- TEXT
══════════

How can I describe Gale Sears’s new book Belonging to Heaven? It’s Big! I’m not referring to its over four hundred page length. It’s big in scope, in content, in love, sacrifice, faith, and in friendship. It also represents a huge time commitment to research for historical accuracy and for background and cultural accuracy.
Belonging to Heaven is the story of a place that is almost mythical in legends as a paradise on earth. It is also the story of two men. Jonathan Napela is a descendant of Hawaii’s ancient royal line, a man of importance in his community, and the husband of beautiful Catherine (Kitty) Richardson. George Cannon is an English immigrant who endured the persecution in Nauvoo, knew the Prophet and his brother personally, and walked from Nauvoo to Salt Lake when the Saints were driven from their city, then was called on two missions–first to California’s gold fields, then to Hawaii.
George is deeply committed to preaching the gospel in the Sandwich Islands as the Hawaiian Islands were called in the 1840s and 1850s. The tropical environment is like nothing he’d seen before and though he has been advised he is to teach the white population, it is the Hawaiian natives he is drawn to. He feels inspired to learn the language and to go on a walking tour of the island. Toward the end of his tour, he meets Jonathan who had a dream that a white man would come with a message for him.
George goes on to baptize hundreds of converts and develops a firm friendship with Jonathan. Jonathan’s wife is always supportive, though she never actually gets baptized. The local ministers create many problems for the missionaries and the natives who join the Church. They even cause Jonathan to lose his post as a judge. The two friends undertake the mammoth task of accomplishing the first translation of the Book of Mormon into Hawaiian.

══════════

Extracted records
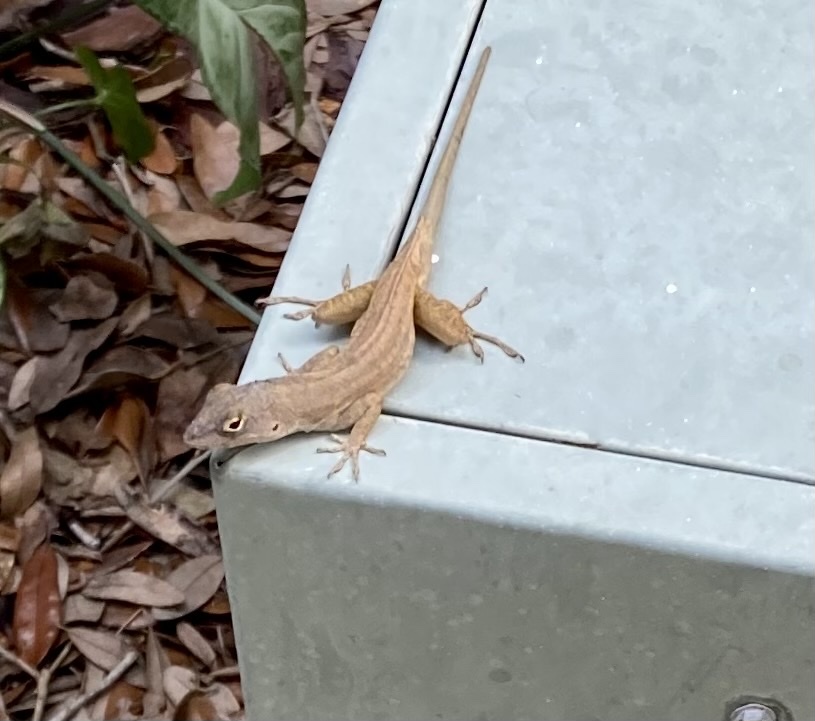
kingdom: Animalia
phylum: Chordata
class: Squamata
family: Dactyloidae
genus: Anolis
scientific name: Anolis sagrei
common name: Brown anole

══════════

- THE TASK
Can you pick up the review of Belonging to Heaven after its last sentence and keep writing it?

- ANSWER BELOW
Long after George returns to Utah where he becomes secretary to Brigham Young, marries, and rears his own family, Jonathan and Kitty learn that she has leprosy. When she is sent to the lepers colony of Moloka’i, he can only accompany her at great peril to his own life. He learns through great personal sacrifice that service to others is the purest expression of love.
This book is based on the true stories of George Cannon and Jonathan Napela, two men who have been honored greatly by the Hawaiian people, the Catholic Church , and The Church of Jesus Christ of Latter-day Saints for their service and love to the Hawaiian people.
Sears presents a masterpiece in her careful research, not only of the lives of two great men, but in the background, topography, culture, and legends of a once independent nation which became America’s fiftieth state. Not only is the book rich in historical information, but is a captivating story. Sears draws the reader in with characters who are realistic, kind, caring and sometimes naive, but who also exhibit the flaws, weaknesses, and insecurities found in ourselves. Some of the incidents, especially those dealing with the treatment of lepers, is painfully harsh. On the other hand, some of the generosity depicted is almost unbelievable.
Gale Sears is known for her in-depth research. She has received numerous awards for her work and a short Christmas story she wrote a few years ago will become a movie for this coming Christmas season. Christmas for a Dollar is currently in production. Sears received her BA in playwriting from Brigham Young University and a master’s degree in theater arts from the University of Minnesota. She and her husband, George, are the parents of two children and live in the Salt Lake Valley.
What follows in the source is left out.